■ Study text
Body size of mutant nematodes with reduced autophagy. The TGF-β genetic pathway component lon-1 encodes a negative regulator of cell size, whereas unc-51 and bec-1 are two autophagy genes. Bars, 0.1 mm.

Figure 2.—

The autophagic process appears to be defective in unc-51 mutant animals. (Left) Autophagic vacuole with normal double isolation membrane (arrow) in the hypodermis from a wild-type animal. (Right) Abnormal autophagic vacuole (arrow) with strongly myelinated isolation membrane is embedded in a region of the cytoplasm abundant in membrane whorls in a hypodermal seam cell from unc51(e369) mutant. c, cuticule; bars, 1 μm. For fixation and embedding of transmission electron microscopic samples, the nematodes were treated individually. They were cut open under a dissecting microscope in a drop of fixative composed of 0.2% glutaraldehyde and 3.2% formaldehyde in 0.15 m cacodylate buffer. After an overnight fixation at 4°, the fixative was changed to washing buffer (0.1 m cacodylate buffer), and the samples were embedded in agar, post-fixed with 0.5% cacodylate-buffered OsO₄, stained with 2% uranyl acetate, dehydrated in ethanol and propylene oxide, and embedded in Durcupan (Fluka Chemical, Buchs, Switzerland). Thereafter the samples were cut along the longitudinal body axis with Reichert-Jung Ultracut-E type ultramicrotome, stained with lead citrate, and examined in a JEM100CX II electron microscope.

Figure 3.—

Visualization of intestinal cells in adult nematodes. (A) TRA-1∷GFP is expressed in the nucleus of gut cells from wild-type adult. (B) TRA-1∷GFP expression in unc-51(e369) mutant adult. (C) Expression of PRK-1∷GFP in the intestine of unc-51(e369) animal. (D) Expression of PRK-1∷GFP in individual intestinal cells of wild-type (top) and unc-51(e369) mutant (bottom) animals. Brackets indicate the longitudinal border of the first four individual intestinal cells. Both images were made with the same magnification.

Figure 4.—

UNC-51 and BEC-1 are required for male tail development. (A) Tail structure of wild-type adult male. (B) Tail phenotype of an unc-51(e369) male. In this animal the rays are completely missing. (C) pbec-1∷BEC-1∷GFP is expressed in wild-type male. Corresponding fluorescence (top) and Nomarski (bottom) images. (D) Male tail structure in a bec-1(ok691); Ex[pbec-1∷BEC-1∷GFP] adult. Arrowheads indicate the rays on one side. bec-1 mutants with affected tail always lost GFP expression in the tail.

■ Task set
1: In the nematode autophagy legends, what observation supports the statement that autophagy appears to be defective in unc-51 mutant animals? Answer in one to three sentences.
2: Pick up the nematode autophagy legends after their last sentence and continue them.
The rows are not needed for this work.

■ Records
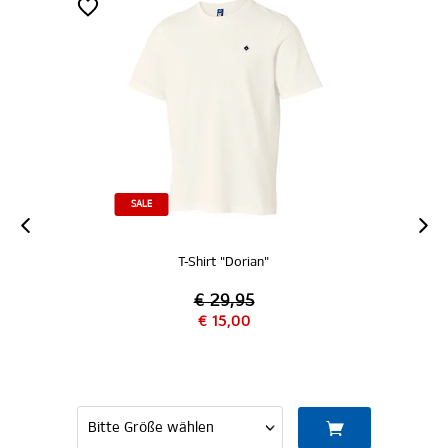
SALE
T-Shirt "Dorian"
€ 29,95
€ 15,00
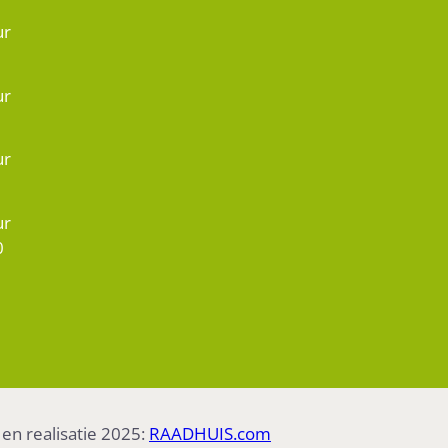
ur
ur
ur
ur
0
n realisatie 2025:
RAADHUIS.com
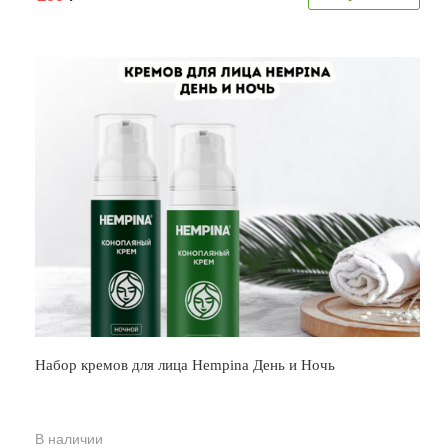
Набор кремов для лица Hempina День и Ночь
В наличии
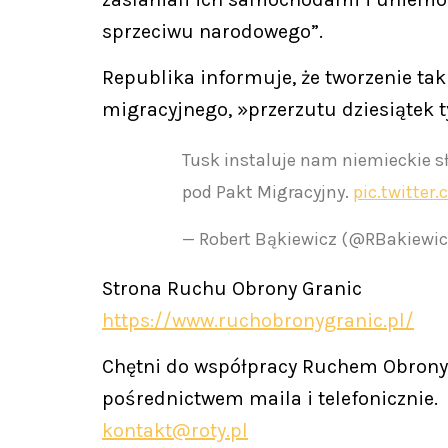
sprzeciwu narodowego”.
Republika informuje, że tworzenie ta
migracyjnego, »przerzutu dziesiątek t
Tusk instaluje nam niemieckie sł
pod Pakt Migracyjny.
pic.twitte
— Robert Bąkiewicz (@RBakiewi
Strona Ruchu Obrony Granic
https://www.ruchobronygranic.pl/
Chętni do współpracy Ruchem Obrony 
pośrednictwem maila i telefonicznie.
kontakt@roty.pl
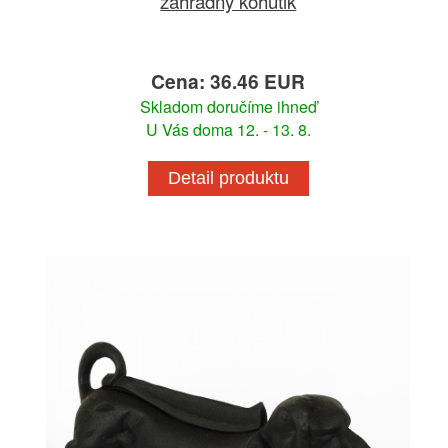
záhradný kohútik
Cena: 36.46 EUR
Skladom doručíme ihneď
U Vás doma 12. - 13. 8.
Detail produktu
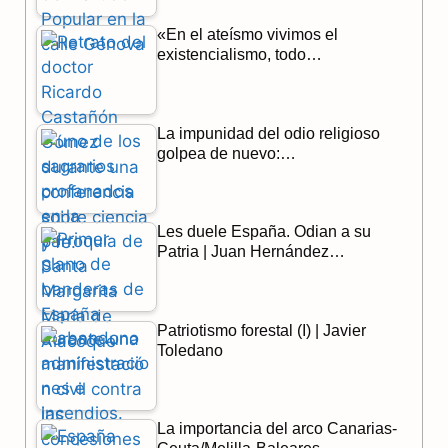
o
r
A
«En el ateísmo vivimos el
o
a
p
existencialismo, todo…
k
m
p
La impunidad del odio religioso
golpea de nuevo:…
Les duele España. Odian a su
Patria | Juan Hernández…
Patriotismo forestal (I) | Javier
Toledano
La importancia del arco Canarias-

■ Answers by task
1: In a wild-type animal's hypodermis, the autophagic vacuole has a normal double isolation membrane. In a hypodermal seam cell from the unc-51(e369) mutant, the autophagic vacuole is abnormal, with a strongly myelinated isolation membrane. It is embedded in a region of the cytoplasm abundant in membrane whorls.

2:
Figure 5.—

Intracellular accumulation of LGG-1 in hypodermal seam cells is affected by TGF-β signaling. (A) Expression of GFP∷LGG-1 in the seam cells of wild-type animal. GFP foci are supposed to label autophagosomal structures. (B) Expression of the GFP∷LGG-1 reporter in the seam cells of sma-6(e1482) mutant L3 larva. (C) GFP∷LGG-1 accumulates in punctate areas in the seam cells of lon-1(e185) mutant L3 larva. (D) Quantification of GFP∷LGG-1-positive foci in individual seam cells of wild-type, sma-6(e1482), and lon-1(e185) mutant animals. The number of punctate area per seam cell is shown.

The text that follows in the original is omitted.